The input section start
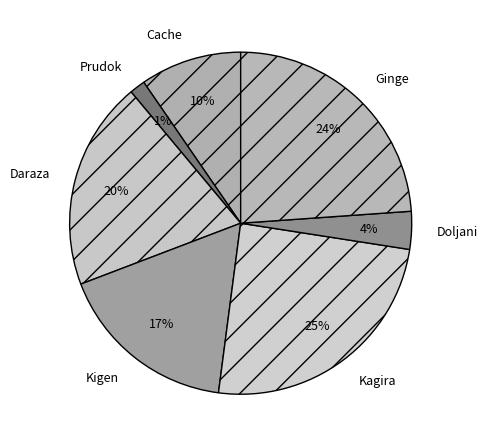

How many segments does this pie chart have?

7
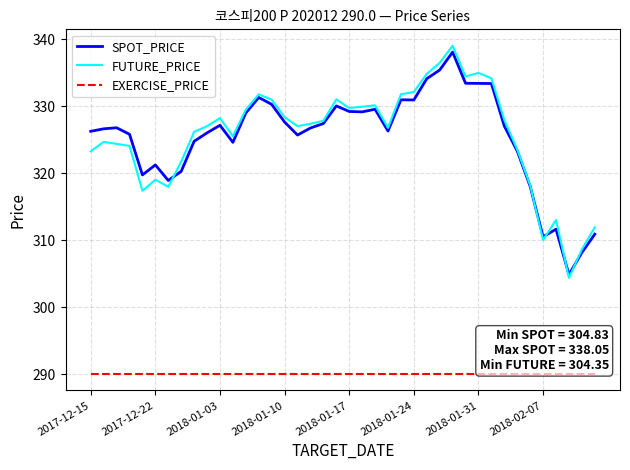

True or false: EXERCISE_PRICE and FUTURE_PRICE cross at least once.

False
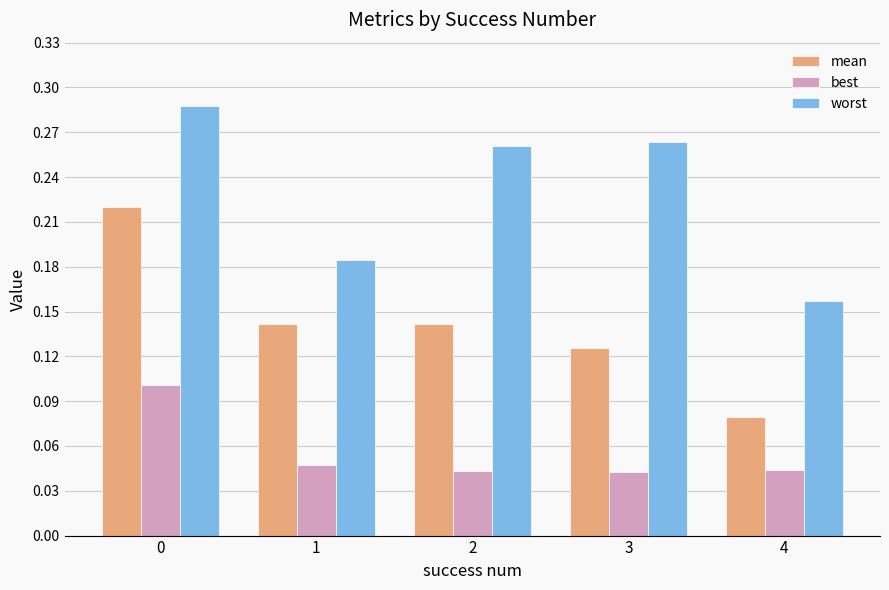

Which series has the largest total across all categories?

worst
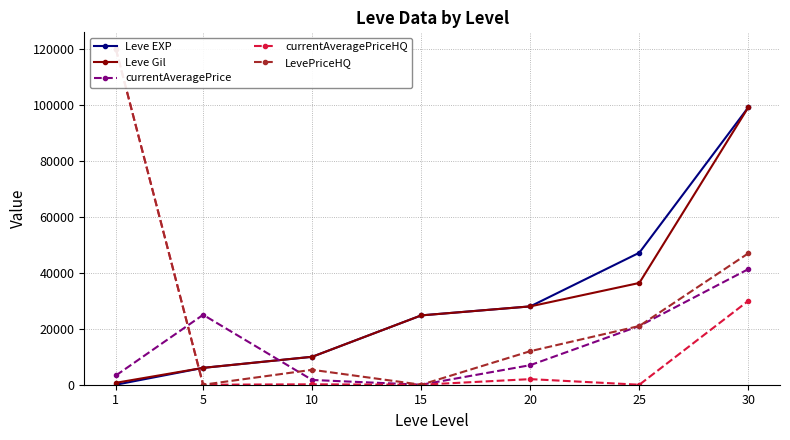

At which category is the sum across all series the highest?

30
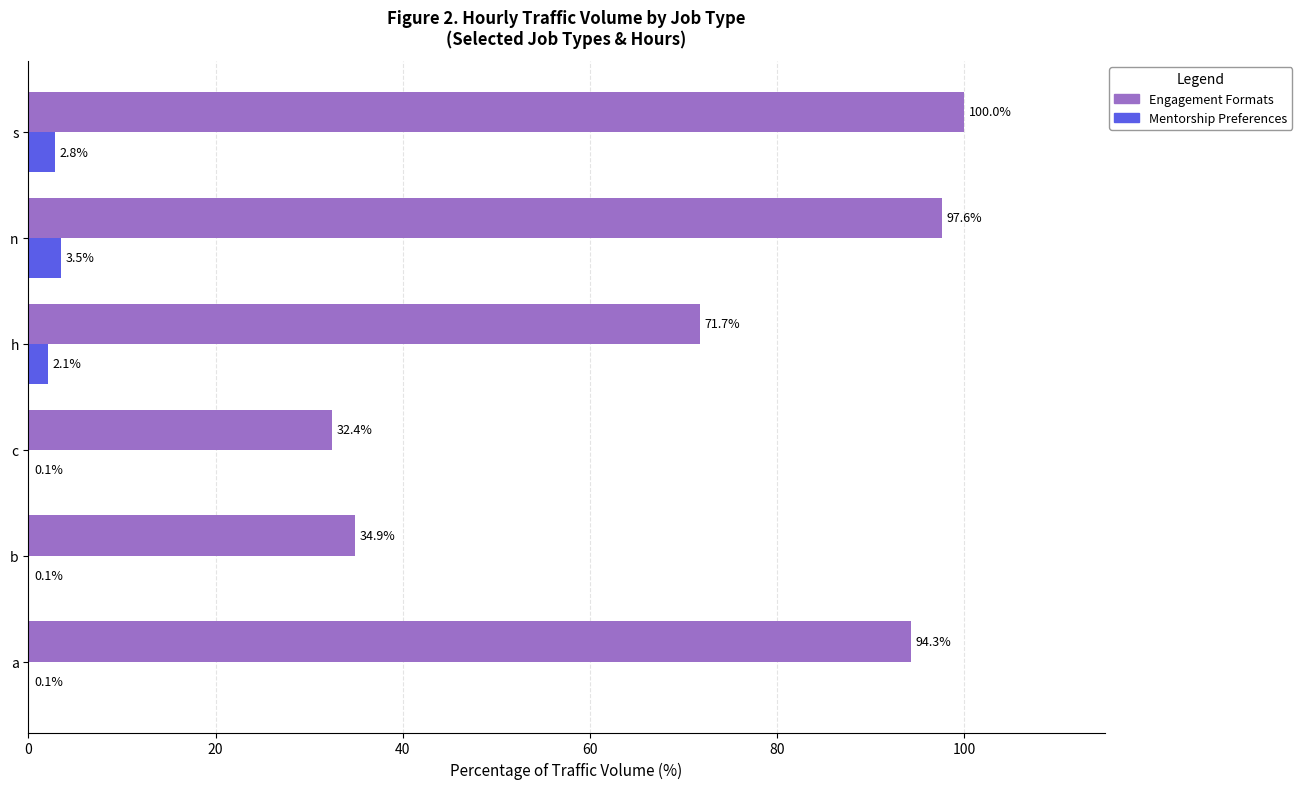

What is the sum of the Engagement Formats values at h and c?

104.1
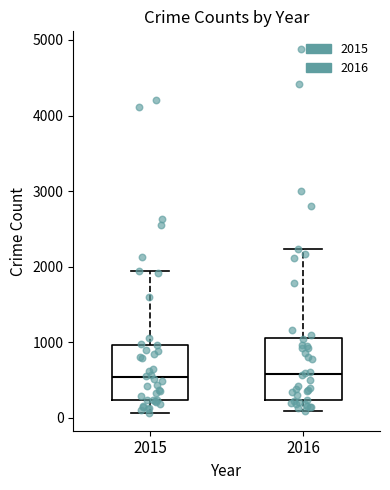

Where is the upper edge of the box at x = 2016 on the y-axis? The values are not printed on the chart, so give them approximately, as read against the axis.

1100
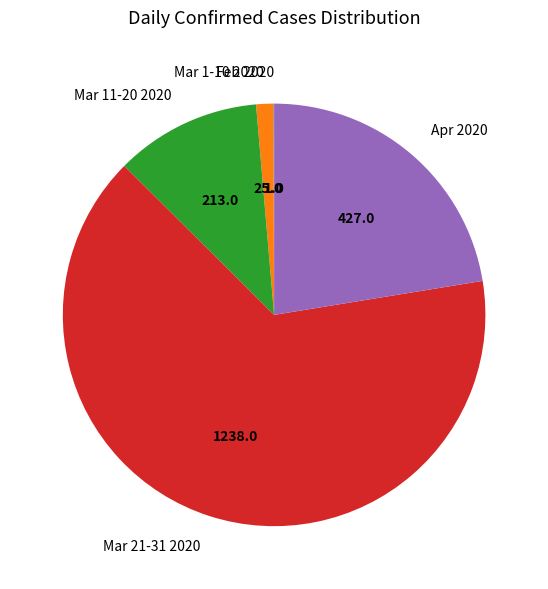

True or false: Mar 11-20 2020 accounts for 11% of the total.

True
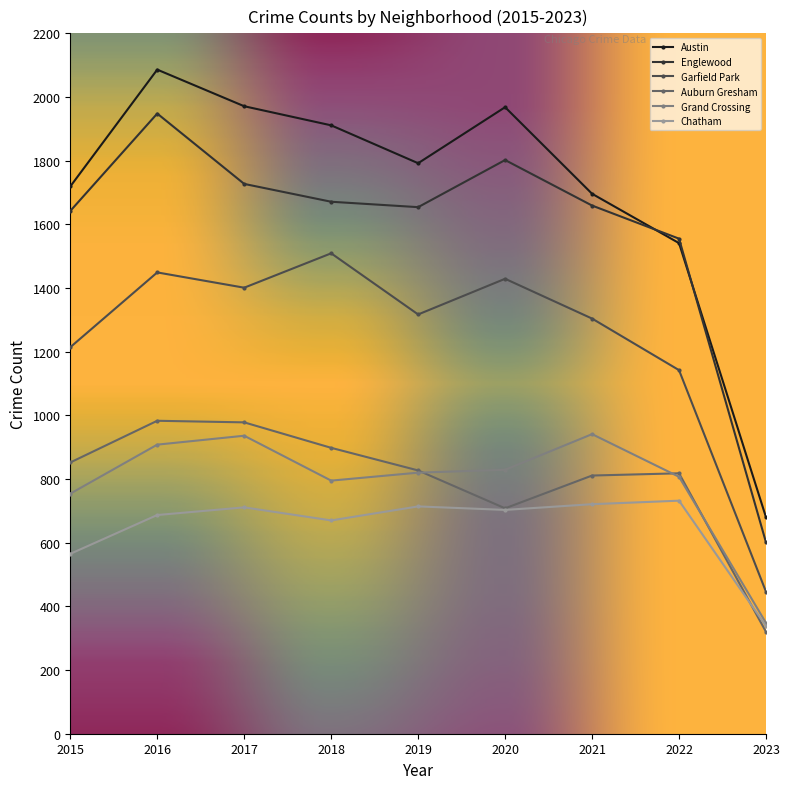

What is the value of the Garfield Park point at the 4th from the left?

1509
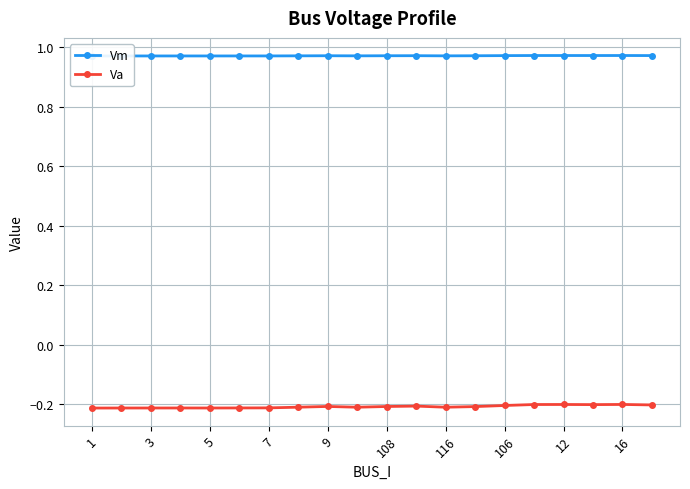

What are all the series names shown in the legend?

Vm, Va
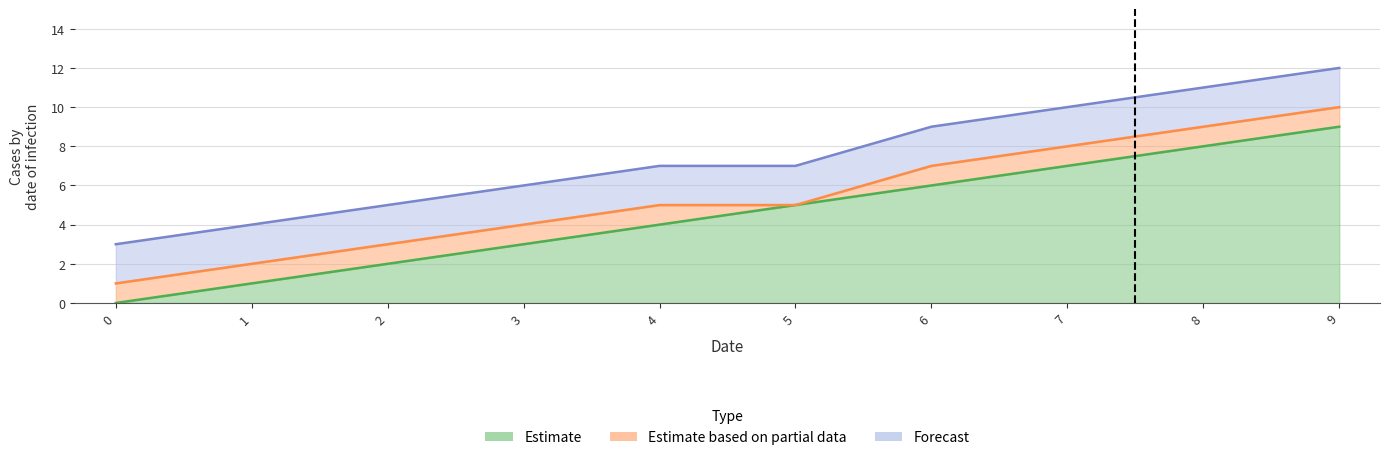

True or false: number and C(Bending length) intersect in this chart.

False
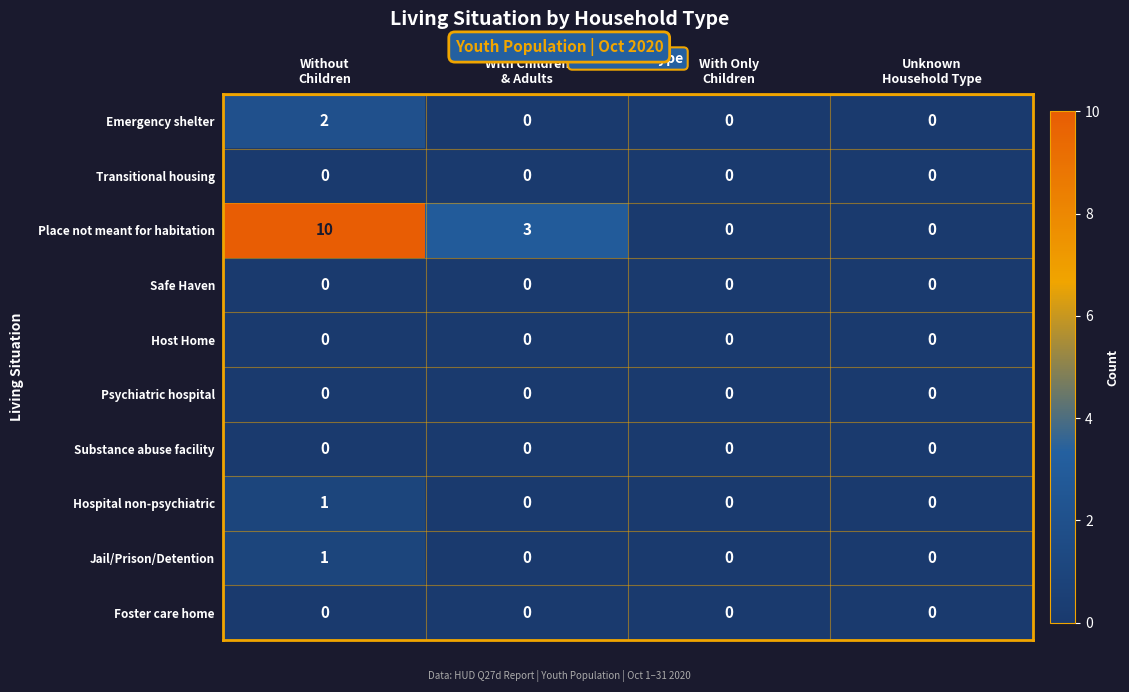

Which series has the largest total across all categories?

Place not meant for habitation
The input section end
- _Directions for this task_: Count the lines of the data above that contain the word "What", and give only that number.

- _Expected answer_: 3